Tarea a realizar 1
Reproduce el pasaje de la columna sobre la tragedia en Los Olivos que va desde "Definitivamente, este es" hasta "impone la pandemia.", ambos incluidos.
Tarea a realizar 2
¿Qué obligaciones ciudadanas enumera la columna sobre la tragedia en Los Olivos? Menciónalas todas.

+++ Fragmento proporcionado

Ayer, la vida de trece personas se apagó en una discoteca de Los Olivos, extinguiéndose esa posibilidad inmensa que significa existir. Es cierto que los fallecidos no debieron participar de una fiesta prohibida, desacatando las medidas impuestas por el Gobierno para evitar más contagios. Pero, aun así, su muerte no puede ser validada como castigo por su negligencia. 

Sentir indignación ante una conducta de desacato es aceptable, más ahora cuando necesitamos estar unidos y ser responsables por nuestra salud y la de los demás. Sin embargo, de ahí a justificar una muerte hay un abismo, pues hacerlo nos deshumaniza y nos devela como una sociedad acostumbrada al juzgamiento.

De igual modo, también se ha indicado, con tono acusador, que los culpables serían los policías porque ejecutaron mal su trabajo. Por ejemplo, en un intento por buscar responsables, Sigrid Bazán señaló que ‘si no se hubiese hecho el operativo, no hubiese muerto gente’. Esta declaración resulta inapropiada ya que, justamente, son los efectivos policiales los que fiscalizan el cumplimiento de las normas de distanciamiento, pese al riesgo de contagio que esto conlleva para ellos y sus familias.

Desde luego, existen responsables por este hecho lamentable, tales como los organizadores de la fiesta, quienes deberán ser investigados y juzgados por las autoridades competentes. Sin embargo, más allá de las responsabilidades individuales, existe una responsabilidad colectiva que muchas veces intentamos soslayar. ¿Cuántos de nosotros no miramos a un lado o hasta aplaudimos el incumplimiento de las normas, haciendo de la criollada peruana parte de lo nuestro?

En lo personal, esta tragedia debería llevarnos a cuestionar el respeto hacia la autoridad y las reglas impuestas. Aquí existe un problema de fondo: la falta de una cultura del deber. A todos nos asisten derechos, pero ¿qué tan conscientes somos de nuestros deberes? Si analizáramos los hechos acontecidos bajo esta mirada, saldría a relucir de inmediato el incumplimiento de un deber y la ‘viveza’ para sacarle la vuelta a la norma, sin importar las repercusiones de un actuar negligente.

Nos cuesta asimilar, todavía, que tenemos obligaciones frente a los demás, por encima de cualquier interés personal. Y que, incluso, ciertas necesidades se van ver limitadas para garantizar el bienestar común. No se trata de hacer con nuestra libertad lo que nos plazca, se trata de hacer con nuestra libertad que la convivencia sea más plausible para todos. Y en situaciones como la pandemia, hay deberes que rigen nuestras decisiones porque, intrínsecamente, reconocemos la existencia de una responsabilidad compartida.

El colocarse una mascarilla, guardar la distancia debida o evitar salir seguido si no es necesario, son obligaciones ciudadanas que conllevan a la formación de una cultura del deber, la cual resulta contraria a la cultura de la desobediencia tan propia de nuestra sociedad. En el Perú, el 95% de las personas considera que sus conciudadanos no cumplen las normas. ¿Podemos construir una verdadera República sabiendo que el otro no respetará las normas?

Definitivamente, este es un problema complejo que no se agota con una campaña de concientización, por cuanto exige un re examen interno de los valores que tenemos como sociedad. Y en este re examen importa mucho la voluntad de cada individuo. El cambio esperado no es más que la suma de voluntades individuales. Y ese es el gran desafío que nos impone la pandemia.

++++++
+++ Datos para examinar

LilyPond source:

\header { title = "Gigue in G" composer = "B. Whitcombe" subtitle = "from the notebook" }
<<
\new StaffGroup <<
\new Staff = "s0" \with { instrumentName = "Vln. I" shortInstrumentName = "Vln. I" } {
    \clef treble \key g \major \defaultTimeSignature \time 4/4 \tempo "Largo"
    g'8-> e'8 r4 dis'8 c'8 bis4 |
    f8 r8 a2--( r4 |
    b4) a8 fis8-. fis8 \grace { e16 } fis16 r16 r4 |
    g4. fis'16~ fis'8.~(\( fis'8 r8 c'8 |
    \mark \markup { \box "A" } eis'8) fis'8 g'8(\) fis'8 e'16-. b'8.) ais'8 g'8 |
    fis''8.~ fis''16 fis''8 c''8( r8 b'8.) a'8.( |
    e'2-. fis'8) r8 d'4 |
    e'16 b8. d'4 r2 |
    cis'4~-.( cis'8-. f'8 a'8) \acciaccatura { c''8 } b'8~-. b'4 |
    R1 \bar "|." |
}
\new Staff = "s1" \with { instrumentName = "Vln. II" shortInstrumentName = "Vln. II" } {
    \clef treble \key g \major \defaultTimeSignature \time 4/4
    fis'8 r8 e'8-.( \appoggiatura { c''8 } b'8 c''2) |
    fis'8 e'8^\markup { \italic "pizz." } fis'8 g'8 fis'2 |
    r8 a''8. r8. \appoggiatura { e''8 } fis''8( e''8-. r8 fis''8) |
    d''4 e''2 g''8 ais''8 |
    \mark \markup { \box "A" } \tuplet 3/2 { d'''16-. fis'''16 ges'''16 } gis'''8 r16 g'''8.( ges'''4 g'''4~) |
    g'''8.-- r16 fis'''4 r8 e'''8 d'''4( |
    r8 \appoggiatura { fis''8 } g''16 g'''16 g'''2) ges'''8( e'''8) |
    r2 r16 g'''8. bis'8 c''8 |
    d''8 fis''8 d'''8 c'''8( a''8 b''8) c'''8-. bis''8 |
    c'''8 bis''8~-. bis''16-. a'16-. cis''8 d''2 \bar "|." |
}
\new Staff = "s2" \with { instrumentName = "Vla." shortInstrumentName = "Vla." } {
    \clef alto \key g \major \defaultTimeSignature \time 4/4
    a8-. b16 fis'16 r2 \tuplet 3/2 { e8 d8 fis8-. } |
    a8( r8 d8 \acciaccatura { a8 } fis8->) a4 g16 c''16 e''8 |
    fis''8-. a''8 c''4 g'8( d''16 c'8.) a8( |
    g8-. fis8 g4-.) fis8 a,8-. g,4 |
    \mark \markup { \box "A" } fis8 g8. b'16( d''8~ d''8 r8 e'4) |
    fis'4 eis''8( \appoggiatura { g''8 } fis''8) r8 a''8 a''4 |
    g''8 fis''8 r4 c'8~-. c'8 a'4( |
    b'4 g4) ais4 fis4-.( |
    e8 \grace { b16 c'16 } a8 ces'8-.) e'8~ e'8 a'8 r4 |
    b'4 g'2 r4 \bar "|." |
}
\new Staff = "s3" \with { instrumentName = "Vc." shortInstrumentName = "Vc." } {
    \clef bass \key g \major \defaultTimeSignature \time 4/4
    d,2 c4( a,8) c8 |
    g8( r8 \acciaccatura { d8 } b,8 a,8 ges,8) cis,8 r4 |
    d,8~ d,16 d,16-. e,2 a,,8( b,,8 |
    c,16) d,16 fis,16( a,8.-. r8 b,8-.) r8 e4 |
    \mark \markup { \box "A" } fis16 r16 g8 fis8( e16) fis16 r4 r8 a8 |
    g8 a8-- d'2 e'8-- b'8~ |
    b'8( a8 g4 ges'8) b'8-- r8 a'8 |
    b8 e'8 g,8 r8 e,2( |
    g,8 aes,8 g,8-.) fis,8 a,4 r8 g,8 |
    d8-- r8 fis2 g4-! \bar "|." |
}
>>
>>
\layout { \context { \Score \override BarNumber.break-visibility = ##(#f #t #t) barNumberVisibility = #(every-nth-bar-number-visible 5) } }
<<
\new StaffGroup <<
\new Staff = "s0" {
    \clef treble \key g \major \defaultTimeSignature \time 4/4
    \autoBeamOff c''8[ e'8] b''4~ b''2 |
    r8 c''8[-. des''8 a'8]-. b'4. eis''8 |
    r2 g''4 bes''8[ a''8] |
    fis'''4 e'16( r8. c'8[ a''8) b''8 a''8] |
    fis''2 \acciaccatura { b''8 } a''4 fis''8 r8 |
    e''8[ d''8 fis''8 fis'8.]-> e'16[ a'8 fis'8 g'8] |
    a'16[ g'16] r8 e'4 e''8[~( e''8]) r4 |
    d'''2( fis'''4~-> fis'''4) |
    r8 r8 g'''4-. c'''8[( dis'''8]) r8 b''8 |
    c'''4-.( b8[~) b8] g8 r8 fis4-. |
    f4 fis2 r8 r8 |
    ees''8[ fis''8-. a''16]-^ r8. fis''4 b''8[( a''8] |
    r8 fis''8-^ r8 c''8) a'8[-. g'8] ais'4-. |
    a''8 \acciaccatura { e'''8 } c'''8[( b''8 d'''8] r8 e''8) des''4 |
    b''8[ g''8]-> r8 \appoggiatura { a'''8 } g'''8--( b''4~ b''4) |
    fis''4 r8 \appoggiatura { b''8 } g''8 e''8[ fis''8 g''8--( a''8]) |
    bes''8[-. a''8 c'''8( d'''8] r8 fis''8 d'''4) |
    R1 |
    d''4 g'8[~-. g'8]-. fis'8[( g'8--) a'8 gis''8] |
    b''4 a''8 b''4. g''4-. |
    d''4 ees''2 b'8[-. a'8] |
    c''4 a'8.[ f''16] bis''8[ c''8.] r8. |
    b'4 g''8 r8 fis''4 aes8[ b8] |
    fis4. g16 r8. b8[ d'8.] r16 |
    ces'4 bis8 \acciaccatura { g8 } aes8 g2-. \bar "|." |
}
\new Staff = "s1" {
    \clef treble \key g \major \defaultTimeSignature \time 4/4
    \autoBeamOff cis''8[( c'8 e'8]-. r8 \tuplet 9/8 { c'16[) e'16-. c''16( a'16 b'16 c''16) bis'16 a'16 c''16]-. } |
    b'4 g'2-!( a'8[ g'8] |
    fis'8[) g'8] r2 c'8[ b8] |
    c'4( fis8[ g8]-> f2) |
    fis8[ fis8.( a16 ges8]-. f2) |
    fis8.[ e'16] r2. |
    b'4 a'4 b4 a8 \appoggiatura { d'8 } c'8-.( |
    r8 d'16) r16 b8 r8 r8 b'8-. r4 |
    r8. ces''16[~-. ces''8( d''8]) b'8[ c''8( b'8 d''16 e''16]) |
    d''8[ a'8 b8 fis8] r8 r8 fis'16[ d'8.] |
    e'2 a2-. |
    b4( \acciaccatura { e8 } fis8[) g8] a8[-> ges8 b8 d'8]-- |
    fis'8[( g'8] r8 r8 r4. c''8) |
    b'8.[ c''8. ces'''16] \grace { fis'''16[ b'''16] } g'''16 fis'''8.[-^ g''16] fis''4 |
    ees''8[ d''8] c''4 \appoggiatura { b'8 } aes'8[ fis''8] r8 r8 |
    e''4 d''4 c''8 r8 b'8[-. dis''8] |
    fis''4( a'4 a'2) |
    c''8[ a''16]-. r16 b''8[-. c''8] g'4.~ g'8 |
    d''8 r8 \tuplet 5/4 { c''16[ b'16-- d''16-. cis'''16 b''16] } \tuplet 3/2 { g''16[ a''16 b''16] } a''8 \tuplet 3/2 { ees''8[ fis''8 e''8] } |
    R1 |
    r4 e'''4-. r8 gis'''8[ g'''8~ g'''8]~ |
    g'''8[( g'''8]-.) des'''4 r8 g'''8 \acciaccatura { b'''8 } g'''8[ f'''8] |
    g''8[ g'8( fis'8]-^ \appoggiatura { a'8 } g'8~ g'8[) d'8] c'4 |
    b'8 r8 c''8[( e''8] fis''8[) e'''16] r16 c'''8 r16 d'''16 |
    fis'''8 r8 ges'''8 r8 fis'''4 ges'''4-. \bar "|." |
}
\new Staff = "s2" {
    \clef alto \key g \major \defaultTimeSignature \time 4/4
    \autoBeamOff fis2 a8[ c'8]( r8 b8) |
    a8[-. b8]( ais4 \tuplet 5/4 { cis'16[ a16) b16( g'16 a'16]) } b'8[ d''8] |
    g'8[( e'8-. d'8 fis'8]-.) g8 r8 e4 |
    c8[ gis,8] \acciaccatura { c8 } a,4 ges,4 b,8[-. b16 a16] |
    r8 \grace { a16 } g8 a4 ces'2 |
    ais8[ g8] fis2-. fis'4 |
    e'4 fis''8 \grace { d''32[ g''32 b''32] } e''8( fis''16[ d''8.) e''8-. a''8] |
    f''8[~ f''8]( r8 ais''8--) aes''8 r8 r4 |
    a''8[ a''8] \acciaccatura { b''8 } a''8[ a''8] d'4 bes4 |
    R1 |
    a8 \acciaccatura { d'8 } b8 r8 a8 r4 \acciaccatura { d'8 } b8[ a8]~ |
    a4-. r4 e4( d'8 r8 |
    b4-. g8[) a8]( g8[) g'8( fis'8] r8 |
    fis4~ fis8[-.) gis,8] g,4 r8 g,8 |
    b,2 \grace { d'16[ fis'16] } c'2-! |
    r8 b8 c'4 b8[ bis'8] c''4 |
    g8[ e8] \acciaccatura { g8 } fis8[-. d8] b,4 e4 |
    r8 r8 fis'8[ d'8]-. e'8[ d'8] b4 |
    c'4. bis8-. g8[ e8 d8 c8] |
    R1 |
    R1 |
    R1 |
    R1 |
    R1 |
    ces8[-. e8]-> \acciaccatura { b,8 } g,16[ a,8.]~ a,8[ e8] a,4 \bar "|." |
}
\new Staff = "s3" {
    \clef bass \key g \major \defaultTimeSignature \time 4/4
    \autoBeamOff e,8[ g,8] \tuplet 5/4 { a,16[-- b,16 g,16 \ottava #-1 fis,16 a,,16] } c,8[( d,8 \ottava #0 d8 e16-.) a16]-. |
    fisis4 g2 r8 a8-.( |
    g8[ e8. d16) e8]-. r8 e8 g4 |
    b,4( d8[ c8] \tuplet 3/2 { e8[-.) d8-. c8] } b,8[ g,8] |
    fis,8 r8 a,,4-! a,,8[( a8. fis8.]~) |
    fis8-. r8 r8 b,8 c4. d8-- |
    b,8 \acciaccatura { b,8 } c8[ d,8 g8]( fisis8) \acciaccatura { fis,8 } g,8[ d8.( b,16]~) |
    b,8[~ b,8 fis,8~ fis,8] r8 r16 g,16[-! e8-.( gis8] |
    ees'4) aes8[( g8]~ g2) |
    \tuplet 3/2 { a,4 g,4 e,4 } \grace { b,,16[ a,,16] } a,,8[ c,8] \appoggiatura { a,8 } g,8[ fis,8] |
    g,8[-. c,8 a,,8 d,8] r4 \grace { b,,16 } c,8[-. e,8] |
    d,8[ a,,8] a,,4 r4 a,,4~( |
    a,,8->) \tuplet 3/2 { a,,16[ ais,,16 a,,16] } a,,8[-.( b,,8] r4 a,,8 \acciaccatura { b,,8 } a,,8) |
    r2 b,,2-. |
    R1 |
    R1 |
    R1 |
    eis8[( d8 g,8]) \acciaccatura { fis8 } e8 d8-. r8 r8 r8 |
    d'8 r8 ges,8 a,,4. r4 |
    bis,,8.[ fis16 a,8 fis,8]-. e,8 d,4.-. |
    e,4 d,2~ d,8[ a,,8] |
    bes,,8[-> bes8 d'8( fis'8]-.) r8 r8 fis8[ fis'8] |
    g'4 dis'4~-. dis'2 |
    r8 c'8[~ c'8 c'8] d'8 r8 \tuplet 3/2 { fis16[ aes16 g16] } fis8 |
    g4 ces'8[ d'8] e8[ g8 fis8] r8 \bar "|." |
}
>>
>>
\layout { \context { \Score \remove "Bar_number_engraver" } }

++++++

Solución propuesta 1
Definitivamente, este es un problema complejo que no se agota con una campaña de concientización, por cuanto exige un re examen interno de los valores que tenemos como sociedad. Y en este re examen importa mucho la voluntad de cada individuo. El cambio esperado no es más que la suma de voluntades individuales. Y ese es el gran desafío que nos impone la pandemia.

Solución propuesta 2
- Colocarse una mascarilla
- Guardar la distancia debida
- Evitar salir seguido si no es necesario